What this exercise asks:
1/ In the forum thread, what voltage was the megger set to for the insulation test?
2/ Please reproduce the forum thread's wording, starting with "I am not sure" and going on through "section in X to Y.".

HELP EXPLAINING PLEASE

ROBOJOE77

Member
Location
troutdale oregon
Occupation
manufacturing plant journeyman
We've been troubleshooting a vessel used for heating parts. It uses a DC power supply to provide 45 V at 8000 A. We continue to get a sporadic DC over current fault identified by a mV reference from the negative bus. I recently removed the leads from the power supply to attempt testing the load side isolation to ground as it should be isolated. Using an Ohmmeter I get around 1400+ Ω between each zone to ground. Using our megger set at 50 V, I get 0 MΩ which would lead me to believe that I have bad insulation somewhere in the circuit. How can I explain to our non electrical engineers the difference in these readings, because if I tell them that my resistance reading is showing 1400+, but my insulation reading is 0, they're going to be confused because they are both an Ω measurement.
 
I am not sure I understand your set up or your testing, but to answer the question:

To explain the difference, I would explain in as much detail, with photos and possibly a drawing what you tested and provide the results. Think of it like a lab experiment and you are trying to prove a case. You should mention things like the first test provide a high impedance value because it measured the circuit sections or parts from X to Y. The second test provide injection current to show that there is a faulted section in X to Y.

Provided information:
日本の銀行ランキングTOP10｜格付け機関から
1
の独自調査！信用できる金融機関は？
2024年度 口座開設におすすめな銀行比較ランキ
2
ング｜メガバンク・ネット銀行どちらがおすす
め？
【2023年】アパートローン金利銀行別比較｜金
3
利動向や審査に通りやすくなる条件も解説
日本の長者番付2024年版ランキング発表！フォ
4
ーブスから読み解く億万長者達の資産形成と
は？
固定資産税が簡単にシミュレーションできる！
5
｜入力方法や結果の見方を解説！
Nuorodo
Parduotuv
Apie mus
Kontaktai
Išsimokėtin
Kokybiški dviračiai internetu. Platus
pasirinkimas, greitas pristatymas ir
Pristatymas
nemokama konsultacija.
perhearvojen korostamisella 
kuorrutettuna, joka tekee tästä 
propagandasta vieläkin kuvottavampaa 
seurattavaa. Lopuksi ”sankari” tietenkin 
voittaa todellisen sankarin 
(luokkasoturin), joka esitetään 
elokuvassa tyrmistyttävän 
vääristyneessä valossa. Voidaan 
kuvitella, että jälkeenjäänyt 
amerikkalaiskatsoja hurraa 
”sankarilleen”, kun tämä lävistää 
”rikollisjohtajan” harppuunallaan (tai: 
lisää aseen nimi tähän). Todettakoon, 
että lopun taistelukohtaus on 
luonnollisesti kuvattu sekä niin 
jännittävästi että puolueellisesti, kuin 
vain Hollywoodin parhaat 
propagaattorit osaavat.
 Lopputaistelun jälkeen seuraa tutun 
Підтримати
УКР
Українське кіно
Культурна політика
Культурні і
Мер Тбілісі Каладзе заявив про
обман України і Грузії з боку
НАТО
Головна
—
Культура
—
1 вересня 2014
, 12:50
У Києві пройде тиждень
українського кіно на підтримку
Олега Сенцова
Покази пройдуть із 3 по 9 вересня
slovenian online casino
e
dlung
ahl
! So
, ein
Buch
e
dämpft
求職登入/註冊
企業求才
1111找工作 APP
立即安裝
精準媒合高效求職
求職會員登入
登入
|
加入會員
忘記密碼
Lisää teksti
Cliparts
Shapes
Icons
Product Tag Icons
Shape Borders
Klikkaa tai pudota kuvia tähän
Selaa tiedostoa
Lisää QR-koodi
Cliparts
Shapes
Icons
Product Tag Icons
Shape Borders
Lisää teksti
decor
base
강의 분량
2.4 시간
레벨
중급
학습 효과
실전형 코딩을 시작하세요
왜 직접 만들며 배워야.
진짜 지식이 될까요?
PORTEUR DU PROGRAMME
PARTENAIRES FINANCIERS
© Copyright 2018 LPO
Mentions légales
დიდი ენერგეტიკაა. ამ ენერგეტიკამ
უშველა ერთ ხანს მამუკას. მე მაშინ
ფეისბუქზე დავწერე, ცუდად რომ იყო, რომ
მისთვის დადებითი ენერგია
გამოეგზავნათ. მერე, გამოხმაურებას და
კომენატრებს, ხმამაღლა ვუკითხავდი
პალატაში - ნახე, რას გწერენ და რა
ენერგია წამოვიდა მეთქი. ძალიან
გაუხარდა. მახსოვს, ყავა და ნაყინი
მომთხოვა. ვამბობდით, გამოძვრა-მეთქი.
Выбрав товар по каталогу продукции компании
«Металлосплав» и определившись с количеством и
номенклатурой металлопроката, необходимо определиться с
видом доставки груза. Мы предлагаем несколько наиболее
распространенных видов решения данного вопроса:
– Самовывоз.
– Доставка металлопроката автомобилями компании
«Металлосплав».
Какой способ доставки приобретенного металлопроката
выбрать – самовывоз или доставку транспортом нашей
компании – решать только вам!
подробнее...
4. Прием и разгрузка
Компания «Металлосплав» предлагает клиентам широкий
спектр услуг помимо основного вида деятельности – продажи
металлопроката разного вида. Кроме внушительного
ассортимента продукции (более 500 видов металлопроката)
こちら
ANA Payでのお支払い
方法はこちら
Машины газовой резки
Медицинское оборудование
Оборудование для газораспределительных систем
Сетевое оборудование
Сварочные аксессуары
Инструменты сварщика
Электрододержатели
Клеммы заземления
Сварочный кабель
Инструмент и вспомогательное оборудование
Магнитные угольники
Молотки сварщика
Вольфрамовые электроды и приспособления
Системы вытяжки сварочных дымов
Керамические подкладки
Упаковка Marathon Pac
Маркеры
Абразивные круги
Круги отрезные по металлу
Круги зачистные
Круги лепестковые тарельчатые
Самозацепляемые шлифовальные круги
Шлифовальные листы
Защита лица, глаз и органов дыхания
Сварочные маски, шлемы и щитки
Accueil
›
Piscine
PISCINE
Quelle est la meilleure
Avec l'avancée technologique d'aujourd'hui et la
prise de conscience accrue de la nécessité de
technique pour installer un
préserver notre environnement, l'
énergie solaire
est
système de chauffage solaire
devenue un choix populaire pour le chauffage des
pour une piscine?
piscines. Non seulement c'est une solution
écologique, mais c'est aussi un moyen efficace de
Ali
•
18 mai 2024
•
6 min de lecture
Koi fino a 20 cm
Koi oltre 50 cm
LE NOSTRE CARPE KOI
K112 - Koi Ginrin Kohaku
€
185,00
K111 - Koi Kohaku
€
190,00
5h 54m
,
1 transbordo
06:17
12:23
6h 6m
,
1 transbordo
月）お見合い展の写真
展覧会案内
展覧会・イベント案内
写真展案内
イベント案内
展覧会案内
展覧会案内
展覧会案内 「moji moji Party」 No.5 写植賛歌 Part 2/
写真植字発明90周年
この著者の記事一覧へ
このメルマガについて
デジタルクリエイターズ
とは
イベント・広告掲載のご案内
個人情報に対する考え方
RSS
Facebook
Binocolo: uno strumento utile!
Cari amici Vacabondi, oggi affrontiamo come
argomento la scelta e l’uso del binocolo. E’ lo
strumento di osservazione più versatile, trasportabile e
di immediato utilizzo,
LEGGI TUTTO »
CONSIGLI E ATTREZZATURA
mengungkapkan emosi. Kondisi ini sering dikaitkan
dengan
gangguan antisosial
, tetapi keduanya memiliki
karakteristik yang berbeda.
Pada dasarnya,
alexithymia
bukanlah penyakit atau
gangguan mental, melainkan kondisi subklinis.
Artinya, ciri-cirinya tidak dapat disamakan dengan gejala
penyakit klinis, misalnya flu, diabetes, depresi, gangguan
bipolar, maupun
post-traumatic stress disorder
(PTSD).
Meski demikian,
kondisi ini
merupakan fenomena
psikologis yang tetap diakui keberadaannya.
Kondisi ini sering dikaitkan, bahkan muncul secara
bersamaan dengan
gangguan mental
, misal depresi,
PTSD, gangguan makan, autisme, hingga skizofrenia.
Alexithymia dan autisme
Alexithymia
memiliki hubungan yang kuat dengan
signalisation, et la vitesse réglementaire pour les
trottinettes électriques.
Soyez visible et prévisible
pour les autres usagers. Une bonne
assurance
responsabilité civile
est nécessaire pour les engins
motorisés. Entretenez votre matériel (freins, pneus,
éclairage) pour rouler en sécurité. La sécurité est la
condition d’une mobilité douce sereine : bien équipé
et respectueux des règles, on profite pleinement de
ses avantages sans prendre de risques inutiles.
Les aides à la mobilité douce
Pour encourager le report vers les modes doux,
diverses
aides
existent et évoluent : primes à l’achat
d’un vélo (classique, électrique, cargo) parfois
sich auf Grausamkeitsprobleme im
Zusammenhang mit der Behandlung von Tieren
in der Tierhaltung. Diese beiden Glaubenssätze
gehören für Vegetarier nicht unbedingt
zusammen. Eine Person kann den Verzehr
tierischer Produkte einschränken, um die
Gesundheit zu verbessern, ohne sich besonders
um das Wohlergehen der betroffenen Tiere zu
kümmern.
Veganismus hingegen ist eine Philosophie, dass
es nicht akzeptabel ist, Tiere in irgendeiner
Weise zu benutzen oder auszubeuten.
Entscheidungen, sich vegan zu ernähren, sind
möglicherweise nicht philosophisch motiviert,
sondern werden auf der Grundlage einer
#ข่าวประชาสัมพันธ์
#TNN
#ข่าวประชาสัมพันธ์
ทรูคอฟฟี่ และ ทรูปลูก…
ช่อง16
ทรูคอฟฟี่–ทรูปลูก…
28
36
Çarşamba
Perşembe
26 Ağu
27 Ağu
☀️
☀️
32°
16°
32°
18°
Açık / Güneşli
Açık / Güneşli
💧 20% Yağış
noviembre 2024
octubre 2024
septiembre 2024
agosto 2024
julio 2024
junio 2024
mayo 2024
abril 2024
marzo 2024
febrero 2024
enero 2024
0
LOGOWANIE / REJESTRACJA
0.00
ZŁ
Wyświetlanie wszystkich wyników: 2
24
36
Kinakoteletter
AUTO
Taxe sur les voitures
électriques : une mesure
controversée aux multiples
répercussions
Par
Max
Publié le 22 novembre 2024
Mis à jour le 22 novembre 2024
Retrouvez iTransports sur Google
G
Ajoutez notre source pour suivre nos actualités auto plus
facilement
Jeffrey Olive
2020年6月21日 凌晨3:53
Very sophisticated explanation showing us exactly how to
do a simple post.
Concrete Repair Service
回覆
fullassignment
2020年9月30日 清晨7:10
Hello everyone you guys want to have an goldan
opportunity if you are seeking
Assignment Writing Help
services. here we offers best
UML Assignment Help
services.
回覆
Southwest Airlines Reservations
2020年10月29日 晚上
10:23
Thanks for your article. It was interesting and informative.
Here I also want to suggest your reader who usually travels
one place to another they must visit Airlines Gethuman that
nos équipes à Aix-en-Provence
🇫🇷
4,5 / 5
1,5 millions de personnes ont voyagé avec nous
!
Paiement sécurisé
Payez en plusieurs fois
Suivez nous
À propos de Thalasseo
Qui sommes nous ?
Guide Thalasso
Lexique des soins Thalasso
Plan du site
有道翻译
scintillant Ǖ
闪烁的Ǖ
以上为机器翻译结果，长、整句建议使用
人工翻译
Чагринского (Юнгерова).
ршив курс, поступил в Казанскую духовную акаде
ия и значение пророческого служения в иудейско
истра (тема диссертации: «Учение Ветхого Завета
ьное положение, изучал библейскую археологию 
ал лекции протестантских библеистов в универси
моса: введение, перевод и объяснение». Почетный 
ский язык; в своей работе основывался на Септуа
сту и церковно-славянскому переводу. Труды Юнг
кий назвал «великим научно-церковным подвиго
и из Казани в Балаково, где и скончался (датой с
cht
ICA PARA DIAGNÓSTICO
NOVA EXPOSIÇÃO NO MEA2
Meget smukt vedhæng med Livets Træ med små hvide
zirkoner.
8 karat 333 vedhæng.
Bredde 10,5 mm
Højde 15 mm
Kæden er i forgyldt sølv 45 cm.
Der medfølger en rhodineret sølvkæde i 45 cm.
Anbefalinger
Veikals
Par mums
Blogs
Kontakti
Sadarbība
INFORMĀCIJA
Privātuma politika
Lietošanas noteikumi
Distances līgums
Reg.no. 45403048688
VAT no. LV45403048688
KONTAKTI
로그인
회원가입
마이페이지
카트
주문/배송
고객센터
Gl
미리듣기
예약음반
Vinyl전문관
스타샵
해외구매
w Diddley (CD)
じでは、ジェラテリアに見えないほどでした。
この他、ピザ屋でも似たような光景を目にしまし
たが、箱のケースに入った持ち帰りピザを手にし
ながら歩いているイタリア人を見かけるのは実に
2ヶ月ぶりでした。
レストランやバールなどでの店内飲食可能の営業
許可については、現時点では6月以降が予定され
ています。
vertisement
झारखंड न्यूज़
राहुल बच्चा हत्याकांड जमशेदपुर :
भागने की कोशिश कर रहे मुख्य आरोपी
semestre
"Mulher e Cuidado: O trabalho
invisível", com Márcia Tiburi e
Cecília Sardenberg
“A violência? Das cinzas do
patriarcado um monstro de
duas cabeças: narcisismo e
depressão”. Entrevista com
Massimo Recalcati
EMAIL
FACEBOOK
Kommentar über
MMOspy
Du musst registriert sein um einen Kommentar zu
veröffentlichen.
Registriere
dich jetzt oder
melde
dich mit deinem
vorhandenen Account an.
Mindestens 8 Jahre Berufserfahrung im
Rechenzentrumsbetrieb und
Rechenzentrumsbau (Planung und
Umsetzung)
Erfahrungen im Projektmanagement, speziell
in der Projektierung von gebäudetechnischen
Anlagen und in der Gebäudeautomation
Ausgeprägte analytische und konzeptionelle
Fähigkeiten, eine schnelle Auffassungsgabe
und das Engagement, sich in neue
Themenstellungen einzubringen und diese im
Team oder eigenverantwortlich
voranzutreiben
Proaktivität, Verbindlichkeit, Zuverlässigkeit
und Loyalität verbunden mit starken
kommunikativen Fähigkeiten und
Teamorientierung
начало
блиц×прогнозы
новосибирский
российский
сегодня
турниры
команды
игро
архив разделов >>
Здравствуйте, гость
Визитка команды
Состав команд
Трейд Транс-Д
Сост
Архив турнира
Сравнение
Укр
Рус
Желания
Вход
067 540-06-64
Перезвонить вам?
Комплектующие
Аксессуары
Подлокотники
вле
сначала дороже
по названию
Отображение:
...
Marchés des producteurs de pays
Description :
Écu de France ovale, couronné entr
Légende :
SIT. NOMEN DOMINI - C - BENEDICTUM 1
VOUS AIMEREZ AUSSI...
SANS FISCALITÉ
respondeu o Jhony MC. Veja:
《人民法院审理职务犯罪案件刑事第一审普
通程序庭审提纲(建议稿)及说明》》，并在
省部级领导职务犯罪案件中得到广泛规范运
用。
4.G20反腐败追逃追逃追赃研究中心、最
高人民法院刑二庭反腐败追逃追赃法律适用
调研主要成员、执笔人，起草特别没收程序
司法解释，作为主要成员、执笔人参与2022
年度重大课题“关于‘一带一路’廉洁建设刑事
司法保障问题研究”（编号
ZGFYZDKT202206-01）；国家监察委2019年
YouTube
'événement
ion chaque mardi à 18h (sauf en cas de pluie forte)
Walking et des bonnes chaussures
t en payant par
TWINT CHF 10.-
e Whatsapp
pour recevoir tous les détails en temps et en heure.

Solution list:
1/ 50 V

2/
I am not sure I understand your set up or your testing, but to answer the question:

To explain the difference, I would explain in as much detail, with photos and possibly a drawing what you tested and provide the results. Think of it like a lab experiment and you are trying to prove a case. You should mention things like the first test provide a high impedance value because it measured the circuit sections or parts from X to Y. The second test provide injection current to show that there is a faulted section in X to Y.